_Bacaan yang Diberikan_

-- -- --

TIFFANEWS.CO.ID,– Perwakilan masyarakat Suku Kanum dan Suku Yei menyampaikan harapannya terhadap proses seleksi Majelis Rakyat Papua (MRP) Provinsi Papua Selatan (PPS).
Kepala Kampung Yanggandur, Gregorius Mbanggu selaku salah satu perwakilan, kepada media, di Merauke, Jumat (16/6), mengatakan bahwa suku Kanum wajib untuk ada mewakili sukunya sendiri, mengingat pengalaman buruk mereka di masa lalu saat masih di Provinsi Papua yang tidak pernah tersentuh.
Gregorius Mbanggu berkomitmen untuk berjuang memastikan bahwa suku Kanum dan suku Yei memiliki perwakilan dari mereka sendiri.
“Salah satu masalah utama yang dihadapi adalah ketidakterdaftarannya dalam hasil Panitia Pemilihan MRP saat proses di tingkat kabupaten dan Panitia Pemilihan (Panpil) Kabupaten tidak memberikan informasi kepada kami, ujar Gregorius.
Gregorius Mbanggu juga mengungkapkan bahwa tidak ada pleno yang pernah dilaksanakan, dan Panpil kabupaten tidak memberikan informasi mengenai hasil seleksi di tingkat kabupaten.
Oleh karena itu, lanjutnya, mereka berharap dapat menanyakan hal ini kepada Gubernur.

-- -- --

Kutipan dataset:
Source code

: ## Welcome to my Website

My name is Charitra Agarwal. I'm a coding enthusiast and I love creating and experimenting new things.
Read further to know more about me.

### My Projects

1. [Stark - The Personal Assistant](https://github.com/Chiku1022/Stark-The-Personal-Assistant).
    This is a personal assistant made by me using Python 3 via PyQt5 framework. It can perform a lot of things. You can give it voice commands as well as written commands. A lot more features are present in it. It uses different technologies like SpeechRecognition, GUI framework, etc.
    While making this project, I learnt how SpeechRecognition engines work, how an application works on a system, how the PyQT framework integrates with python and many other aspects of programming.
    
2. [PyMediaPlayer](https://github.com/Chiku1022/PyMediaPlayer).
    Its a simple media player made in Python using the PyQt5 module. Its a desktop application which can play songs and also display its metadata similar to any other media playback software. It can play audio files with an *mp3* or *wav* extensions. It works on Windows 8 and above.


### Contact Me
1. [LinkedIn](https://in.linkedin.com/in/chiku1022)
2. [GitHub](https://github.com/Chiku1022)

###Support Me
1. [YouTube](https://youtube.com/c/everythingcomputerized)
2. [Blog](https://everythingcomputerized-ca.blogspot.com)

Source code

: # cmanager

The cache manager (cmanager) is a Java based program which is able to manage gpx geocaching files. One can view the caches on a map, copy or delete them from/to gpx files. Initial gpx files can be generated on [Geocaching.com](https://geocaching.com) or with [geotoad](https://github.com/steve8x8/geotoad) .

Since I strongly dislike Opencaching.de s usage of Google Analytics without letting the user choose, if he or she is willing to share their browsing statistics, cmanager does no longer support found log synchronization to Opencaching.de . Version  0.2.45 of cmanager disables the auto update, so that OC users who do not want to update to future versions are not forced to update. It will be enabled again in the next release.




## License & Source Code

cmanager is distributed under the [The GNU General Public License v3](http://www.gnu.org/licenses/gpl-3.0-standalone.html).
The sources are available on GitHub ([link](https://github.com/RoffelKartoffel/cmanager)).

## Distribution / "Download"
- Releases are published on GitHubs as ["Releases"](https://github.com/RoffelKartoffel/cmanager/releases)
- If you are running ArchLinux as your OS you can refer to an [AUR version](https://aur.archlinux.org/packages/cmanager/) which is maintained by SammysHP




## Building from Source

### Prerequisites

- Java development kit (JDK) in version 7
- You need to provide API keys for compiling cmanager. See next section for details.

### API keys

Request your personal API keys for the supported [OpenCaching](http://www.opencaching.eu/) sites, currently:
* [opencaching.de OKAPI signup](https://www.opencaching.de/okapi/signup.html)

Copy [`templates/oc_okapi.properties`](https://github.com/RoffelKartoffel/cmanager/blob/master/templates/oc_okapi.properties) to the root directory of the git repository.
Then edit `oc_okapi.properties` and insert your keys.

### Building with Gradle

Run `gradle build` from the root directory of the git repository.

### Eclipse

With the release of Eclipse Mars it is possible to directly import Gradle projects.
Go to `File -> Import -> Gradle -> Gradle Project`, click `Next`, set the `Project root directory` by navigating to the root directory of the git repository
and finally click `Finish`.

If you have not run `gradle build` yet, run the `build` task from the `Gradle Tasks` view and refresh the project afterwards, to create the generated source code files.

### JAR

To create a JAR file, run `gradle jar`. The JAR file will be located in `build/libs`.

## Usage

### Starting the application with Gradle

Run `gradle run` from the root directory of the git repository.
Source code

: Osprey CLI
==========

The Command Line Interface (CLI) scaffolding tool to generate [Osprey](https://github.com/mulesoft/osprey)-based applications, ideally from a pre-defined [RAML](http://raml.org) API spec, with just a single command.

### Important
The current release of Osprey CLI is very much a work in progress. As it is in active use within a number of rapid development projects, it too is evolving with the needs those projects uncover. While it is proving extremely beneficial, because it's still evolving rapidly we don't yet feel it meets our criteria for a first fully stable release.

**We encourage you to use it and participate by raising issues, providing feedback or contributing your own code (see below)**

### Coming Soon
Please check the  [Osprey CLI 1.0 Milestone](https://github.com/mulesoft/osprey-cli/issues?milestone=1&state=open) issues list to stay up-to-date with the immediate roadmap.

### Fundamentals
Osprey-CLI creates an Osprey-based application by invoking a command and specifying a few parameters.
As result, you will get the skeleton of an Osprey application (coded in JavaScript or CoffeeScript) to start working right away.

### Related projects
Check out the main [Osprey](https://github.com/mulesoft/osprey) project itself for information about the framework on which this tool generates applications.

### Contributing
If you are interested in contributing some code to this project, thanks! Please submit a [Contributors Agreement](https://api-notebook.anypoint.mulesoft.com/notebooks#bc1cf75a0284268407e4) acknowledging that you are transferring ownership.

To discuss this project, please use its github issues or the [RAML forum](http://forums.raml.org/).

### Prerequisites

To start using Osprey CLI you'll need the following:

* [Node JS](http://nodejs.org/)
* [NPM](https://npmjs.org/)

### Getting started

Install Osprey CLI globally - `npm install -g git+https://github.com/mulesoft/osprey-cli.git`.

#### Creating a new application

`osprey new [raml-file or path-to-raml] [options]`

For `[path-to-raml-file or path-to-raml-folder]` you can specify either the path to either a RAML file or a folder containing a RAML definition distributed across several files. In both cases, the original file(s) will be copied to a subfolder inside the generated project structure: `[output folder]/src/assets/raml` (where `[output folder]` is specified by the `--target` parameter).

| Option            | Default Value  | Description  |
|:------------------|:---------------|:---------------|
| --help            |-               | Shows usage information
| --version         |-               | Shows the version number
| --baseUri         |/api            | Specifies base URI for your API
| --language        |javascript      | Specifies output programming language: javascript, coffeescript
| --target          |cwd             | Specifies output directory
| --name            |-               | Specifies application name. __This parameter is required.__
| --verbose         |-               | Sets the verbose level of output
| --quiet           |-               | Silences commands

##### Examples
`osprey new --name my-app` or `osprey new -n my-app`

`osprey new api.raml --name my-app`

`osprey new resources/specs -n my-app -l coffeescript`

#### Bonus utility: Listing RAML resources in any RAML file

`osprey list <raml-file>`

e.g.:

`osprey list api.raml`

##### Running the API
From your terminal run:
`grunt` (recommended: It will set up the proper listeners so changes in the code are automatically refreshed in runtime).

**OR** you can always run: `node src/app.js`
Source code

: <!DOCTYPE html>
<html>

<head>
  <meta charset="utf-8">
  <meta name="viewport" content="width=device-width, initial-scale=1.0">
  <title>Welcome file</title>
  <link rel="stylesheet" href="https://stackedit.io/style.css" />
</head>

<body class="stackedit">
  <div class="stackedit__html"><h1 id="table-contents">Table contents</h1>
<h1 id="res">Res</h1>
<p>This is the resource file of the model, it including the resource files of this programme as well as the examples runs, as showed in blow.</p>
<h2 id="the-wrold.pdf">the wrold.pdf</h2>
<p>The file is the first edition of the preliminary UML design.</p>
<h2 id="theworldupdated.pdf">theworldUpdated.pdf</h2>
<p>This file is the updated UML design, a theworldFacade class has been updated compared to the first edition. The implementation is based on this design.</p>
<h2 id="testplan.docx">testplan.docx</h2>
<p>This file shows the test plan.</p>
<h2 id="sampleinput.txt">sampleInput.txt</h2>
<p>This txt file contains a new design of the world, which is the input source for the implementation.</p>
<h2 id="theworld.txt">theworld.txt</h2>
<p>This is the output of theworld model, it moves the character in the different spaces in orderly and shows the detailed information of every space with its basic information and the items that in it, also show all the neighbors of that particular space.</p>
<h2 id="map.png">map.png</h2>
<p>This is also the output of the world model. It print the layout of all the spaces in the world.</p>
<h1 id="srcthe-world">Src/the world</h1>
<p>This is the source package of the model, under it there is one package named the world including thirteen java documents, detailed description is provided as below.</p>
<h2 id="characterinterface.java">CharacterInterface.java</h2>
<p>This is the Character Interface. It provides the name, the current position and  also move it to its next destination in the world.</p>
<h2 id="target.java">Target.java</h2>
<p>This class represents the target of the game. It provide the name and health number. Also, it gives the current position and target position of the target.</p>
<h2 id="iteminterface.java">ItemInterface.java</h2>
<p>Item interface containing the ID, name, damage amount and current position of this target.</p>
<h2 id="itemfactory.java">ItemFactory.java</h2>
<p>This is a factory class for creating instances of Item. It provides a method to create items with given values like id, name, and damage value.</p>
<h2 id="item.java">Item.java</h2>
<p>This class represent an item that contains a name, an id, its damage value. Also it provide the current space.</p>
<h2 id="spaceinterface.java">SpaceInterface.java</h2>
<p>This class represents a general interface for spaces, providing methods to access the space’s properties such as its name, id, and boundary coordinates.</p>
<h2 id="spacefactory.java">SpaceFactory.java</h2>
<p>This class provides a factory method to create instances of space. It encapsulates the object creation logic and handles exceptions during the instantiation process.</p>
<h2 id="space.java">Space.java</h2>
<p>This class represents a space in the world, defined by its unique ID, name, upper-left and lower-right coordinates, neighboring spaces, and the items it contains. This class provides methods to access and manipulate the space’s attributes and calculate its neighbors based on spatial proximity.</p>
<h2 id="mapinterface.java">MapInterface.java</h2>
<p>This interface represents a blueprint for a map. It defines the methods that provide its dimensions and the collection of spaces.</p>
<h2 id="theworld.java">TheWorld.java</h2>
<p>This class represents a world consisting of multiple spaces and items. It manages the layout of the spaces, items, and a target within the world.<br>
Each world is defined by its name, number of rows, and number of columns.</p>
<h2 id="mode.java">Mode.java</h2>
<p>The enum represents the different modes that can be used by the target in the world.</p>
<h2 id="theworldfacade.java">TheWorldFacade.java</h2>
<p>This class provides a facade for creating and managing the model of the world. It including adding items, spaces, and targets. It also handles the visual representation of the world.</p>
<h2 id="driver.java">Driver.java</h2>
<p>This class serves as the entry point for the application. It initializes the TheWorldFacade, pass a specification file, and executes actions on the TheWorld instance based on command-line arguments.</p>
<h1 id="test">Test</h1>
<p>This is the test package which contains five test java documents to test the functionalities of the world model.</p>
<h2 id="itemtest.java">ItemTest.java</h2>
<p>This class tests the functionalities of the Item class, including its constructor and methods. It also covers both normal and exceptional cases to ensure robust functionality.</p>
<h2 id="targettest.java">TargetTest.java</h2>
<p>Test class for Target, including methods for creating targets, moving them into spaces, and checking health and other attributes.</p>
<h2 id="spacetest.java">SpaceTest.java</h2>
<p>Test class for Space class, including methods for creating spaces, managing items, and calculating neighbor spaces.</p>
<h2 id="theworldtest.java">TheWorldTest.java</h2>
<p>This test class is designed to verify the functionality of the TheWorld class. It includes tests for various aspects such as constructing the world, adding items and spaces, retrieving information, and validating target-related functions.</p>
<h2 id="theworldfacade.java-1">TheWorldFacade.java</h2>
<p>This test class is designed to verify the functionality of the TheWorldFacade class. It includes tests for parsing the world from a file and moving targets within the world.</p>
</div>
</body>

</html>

-- -- --

_Soal untuk Dikerjakan_
Tulis ulang bagian berita tentang seleksi MRP Papua Selatan, mulai dari "Kepala Kampung Yanggandur, Gregorius" dan berakhir pada "di tingkat kabupaten.". Ganti kata "informasi" dengan "keterangan". Entri-entri tersebut tidak berperan dalam pengerjaan ini.

_Penyelesaian Soal_
Kepala Kampung Yanggandur, Gregorius Mbanggu selaku salah satu perwakilan, kepada media, di Merauke, Jumat (16/6), mengatakan bahwa suku Kanum wajib untuk ada mewakili sukunya sendiri, mengingat pengalaman buruk mereka di masa lalu saat masih di Provinsi Papua yang tidak pernah tersentuh.
Gregorius Mbanggu berkomitmen untuk berjuang memastikan bahwa suku Kanum dan suku Yei memiliki perwakilan dari mereka sendiri.
“Salah satu masalah utama yang dihadapi adalah ketidakterdaftarannya dalam hasil Panitia Pemilihan MRP saat proses di tingkat kabupaten dan Panitia Pemilihan (Panpil) Kabupaten tidak memberikan keterangan kepada kami, ujar Gregorius.
Gregorius Mbanggu juga mengungkapkan bahwa tidak ada pleno yang pernah dilaksanakan, dan Panpil kabupaten tidak memberikan keterangan mengenai hasil seleksi di tingkat kabupaten.